Und genau hierin liegt das Risiko für eine wieder anziehende Volatilität. Können die Unternehmensgewinne die bereits sehr hohen Erwartungen nicht erfüllen, kann es schnell zu einem heftigeren Kursrücksetzer angesichts des recht ambitionierten Kursniveaus kommen. Auch Marktexperte Nacken sieht diese Möglichkeit: Für wieder aufkommende Volatilität könnten Risiken sorgen, die derzeit in den Hintergrund geraten sind, so seine Auffassung. Zum einen würden die November-Zahlen zum chinesischen Immobilienmarkt verdeutlichen, dass sich hier – im Gegensatz zu Chinas Aktienmarkt – möglicherweise eine Blase aufbaut. Nicht nur die Preise seien in 69 von 70 Städten bis zu 27 Prozent seit Jahresanfang gestiegen, sondern auch die in Bau befindlichen Immobilien würden die fertigen Neubauten mittlerweile um das Neunfache übersteigen. Weiter betont Nacken: Das jüngste Reformpaket der Kommunistischen Partei Chinas habe das Problem der hohen Verschuldung der Privatunternehmen nur ungenügend adressiert. Eine Diagnose, die im Kern auch für die Staatsschulden in den Industriestaaten gelte: Hier dürfe der nachlassende Reformdruck zum Schuldenabbau nicht unkritisch betrachtet werden.

SJB Fazit von Gerd Bennewirtz: Die aktuell niedrigen Schwankungserwartungen der Marktteilnehmer müssen nicht Bestand haben und können im neuen Jahr schnell von einer wieder ansteigenden Volatilität abgelöst werden. Kommt es zu neuen Turbulenzen, können sich Anleger mit dem Allianz Volatility Strategy P EUR (WKN A0RGFF, ISIN LU0417273223) erfolgversprechend positionieren. Der Fonds macht sich die Kursschwankungen am Aktienmarkt zunutze und engagiert sich in speziellen Finanzinstrumenten, deren Wert von Änderungen der Volatilität am Aktienmarkt abhängig ist.

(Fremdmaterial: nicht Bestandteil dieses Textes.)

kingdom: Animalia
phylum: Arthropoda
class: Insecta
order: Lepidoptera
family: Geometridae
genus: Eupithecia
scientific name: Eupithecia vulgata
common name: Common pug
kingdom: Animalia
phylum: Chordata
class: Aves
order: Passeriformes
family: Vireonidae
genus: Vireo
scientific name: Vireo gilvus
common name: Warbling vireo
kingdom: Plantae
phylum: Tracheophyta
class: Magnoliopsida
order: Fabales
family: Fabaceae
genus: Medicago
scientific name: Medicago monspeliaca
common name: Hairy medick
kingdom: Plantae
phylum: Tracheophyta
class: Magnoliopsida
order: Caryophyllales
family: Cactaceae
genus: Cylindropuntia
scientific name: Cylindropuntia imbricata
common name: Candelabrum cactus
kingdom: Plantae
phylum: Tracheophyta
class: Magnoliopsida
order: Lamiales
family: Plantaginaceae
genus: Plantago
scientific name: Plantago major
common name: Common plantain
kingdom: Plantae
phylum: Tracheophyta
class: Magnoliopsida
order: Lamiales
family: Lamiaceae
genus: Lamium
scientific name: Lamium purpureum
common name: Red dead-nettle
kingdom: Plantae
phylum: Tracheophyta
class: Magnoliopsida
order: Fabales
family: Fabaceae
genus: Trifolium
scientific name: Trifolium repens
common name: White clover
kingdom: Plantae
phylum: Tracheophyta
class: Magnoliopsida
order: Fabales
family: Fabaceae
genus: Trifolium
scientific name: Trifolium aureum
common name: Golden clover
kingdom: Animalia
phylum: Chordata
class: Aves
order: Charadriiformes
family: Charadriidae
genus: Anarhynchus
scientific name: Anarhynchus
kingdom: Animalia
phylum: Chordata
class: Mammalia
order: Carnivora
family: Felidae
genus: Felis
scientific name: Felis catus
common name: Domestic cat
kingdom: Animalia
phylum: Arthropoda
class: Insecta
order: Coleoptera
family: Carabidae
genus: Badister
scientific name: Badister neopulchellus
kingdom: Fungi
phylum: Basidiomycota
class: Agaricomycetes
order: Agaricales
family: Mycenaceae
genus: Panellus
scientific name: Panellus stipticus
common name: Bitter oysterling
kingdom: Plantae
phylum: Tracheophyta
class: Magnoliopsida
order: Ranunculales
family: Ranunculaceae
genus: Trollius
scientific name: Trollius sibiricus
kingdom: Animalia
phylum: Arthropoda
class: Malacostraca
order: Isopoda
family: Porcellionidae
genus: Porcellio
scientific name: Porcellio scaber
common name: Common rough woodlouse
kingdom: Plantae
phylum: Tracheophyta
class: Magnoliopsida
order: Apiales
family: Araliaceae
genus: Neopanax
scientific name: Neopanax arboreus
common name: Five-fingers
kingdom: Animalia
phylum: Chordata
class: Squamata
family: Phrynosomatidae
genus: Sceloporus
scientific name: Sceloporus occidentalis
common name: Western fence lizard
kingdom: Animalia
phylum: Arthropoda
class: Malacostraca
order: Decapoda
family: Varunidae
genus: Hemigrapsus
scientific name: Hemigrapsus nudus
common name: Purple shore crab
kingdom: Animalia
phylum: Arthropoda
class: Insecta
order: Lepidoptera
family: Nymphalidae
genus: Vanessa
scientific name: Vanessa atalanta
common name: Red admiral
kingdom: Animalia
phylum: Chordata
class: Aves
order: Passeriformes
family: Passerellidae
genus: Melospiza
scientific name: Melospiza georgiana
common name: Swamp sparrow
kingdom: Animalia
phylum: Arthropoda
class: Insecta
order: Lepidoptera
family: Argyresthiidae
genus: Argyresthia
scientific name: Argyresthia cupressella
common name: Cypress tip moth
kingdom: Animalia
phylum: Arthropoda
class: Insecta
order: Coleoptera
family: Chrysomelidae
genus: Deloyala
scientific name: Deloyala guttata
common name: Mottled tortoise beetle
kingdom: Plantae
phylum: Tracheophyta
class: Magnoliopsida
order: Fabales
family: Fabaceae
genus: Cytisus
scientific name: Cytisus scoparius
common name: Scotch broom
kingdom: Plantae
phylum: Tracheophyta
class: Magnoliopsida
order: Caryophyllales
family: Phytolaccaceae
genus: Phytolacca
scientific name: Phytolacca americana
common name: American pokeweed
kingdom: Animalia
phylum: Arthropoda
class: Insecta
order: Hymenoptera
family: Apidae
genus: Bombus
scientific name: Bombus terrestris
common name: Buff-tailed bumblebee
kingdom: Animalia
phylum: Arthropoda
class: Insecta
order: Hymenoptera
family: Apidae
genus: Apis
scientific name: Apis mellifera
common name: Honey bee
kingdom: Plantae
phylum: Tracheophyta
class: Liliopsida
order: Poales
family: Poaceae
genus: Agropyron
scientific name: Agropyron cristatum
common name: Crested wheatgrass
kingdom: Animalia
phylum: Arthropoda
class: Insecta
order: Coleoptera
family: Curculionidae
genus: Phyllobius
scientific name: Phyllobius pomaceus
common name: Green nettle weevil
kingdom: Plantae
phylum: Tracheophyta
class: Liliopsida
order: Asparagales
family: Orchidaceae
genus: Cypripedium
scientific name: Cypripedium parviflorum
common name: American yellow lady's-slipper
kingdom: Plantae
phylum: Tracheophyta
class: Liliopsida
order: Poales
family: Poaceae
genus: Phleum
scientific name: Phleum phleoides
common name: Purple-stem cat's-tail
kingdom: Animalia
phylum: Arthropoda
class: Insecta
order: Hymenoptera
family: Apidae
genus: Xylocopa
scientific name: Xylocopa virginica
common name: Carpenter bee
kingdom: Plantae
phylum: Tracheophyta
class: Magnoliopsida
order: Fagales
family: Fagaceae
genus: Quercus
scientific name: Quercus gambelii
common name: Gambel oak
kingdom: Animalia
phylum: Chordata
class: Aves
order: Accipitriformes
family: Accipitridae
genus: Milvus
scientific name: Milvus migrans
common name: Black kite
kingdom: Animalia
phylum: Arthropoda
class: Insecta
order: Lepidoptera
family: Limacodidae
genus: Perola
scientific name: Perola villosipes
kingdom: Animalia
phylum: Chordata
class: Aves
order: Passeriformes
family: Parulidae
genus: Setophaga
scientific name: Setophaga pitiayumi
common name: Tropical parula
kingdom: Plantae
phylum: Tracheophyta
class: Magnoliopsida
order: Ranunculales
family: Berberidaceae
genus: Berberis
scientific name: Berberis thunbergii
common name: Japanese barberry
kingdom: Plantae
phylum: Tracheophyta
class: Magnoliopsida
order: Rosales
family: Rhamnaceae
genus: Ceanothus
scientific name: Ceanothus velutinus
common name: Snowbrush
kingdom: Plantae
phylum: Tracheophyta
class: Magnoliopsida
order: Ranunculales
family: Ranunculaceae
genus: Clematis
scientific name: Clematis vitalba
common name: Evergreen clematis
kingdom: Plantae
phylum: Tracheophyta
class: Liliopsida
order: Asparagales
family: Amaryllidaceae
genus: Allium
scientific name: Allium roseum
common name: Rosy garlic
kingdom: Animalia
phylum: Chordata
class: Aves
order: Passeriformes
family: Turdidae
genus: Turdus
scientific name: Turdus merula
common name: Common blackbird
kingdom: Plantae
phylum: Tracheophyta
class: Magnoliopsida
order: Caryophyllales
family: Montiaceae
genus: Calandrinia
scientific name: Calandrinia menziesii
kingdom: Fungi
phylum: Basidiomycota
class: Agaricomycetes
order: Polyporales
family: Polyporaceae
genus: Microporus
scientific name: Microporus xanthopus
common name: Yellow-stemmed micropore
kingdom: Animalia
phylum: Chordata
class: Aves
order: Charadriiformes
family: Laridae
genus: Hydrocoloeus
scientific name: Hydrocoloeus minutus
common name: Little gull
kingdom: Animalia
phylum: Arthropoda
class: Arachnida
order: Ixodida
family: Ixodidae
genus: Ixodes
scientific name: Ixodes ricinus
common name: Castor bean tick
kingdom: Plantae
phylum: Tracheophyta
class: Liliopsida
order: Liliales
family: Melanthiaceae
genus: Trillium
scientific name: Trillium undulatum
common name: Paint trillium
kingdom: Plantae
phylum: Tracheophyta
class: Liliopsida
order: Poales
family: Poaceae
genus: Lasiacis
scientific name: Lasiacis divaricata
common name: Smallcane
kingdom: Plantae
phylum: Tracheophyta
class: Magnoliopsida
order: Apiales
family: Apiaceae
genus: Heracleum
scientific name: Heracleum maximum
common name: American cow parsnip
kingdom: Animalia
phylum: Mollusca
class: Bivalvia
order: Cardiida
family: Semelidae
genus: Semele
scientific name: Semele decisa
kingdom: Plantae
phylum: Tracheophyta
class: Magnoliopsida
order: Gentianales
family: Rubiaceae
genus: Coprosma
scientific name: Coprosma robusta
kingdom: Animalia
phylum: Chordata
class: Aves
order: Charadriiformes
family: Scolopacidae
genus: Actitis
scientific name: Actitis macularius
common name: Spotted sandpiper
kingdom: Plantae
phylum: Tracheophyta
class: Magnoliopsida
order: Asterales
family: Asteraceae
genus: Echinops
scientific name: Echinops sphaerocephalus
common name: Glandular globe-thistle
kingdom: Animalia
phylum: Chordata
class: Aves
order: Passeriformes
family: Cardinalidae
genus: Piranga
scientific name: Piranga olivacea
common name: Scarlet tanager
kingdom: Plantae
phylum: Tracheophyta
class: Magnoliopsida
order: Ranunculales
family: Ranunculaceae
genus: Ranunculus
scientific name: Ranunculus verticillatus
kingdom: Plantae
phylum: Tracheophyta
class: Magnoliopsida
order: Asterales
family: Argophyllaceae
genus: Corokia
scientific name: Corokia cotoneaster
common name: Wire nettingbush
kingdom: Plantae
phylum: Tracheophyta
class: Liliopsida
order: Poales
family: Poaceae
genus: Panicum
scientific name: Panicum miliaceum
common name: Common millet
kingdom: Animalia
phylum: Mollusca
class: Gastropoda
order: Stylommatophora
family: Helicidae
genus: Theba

Das nicht in Derivaten angelegte FondsVermögen wird zur Erzielung langfristig stabiler Erträge in kurzlaufende Euro-Anleihen investiert. Die Risikostruktur des Fonds, der im letzten Einjahreszeitraum ein Plus von +2,27 Prozent erwirtschaften konnte, überzeugt. Für eine Zeit, in der Liquidität und Hoffnung die Haupt-Kurstreiber der Märkte sind, ist der Allianz Volatility Strategy P EUR gerade für antizyklische Investoren ein aussichtsreiches Investment im FondsPortfolio.

Gerd Bennewirtz, Gründungsgesellschafter und Geschäftsführer: FondsRatschlag!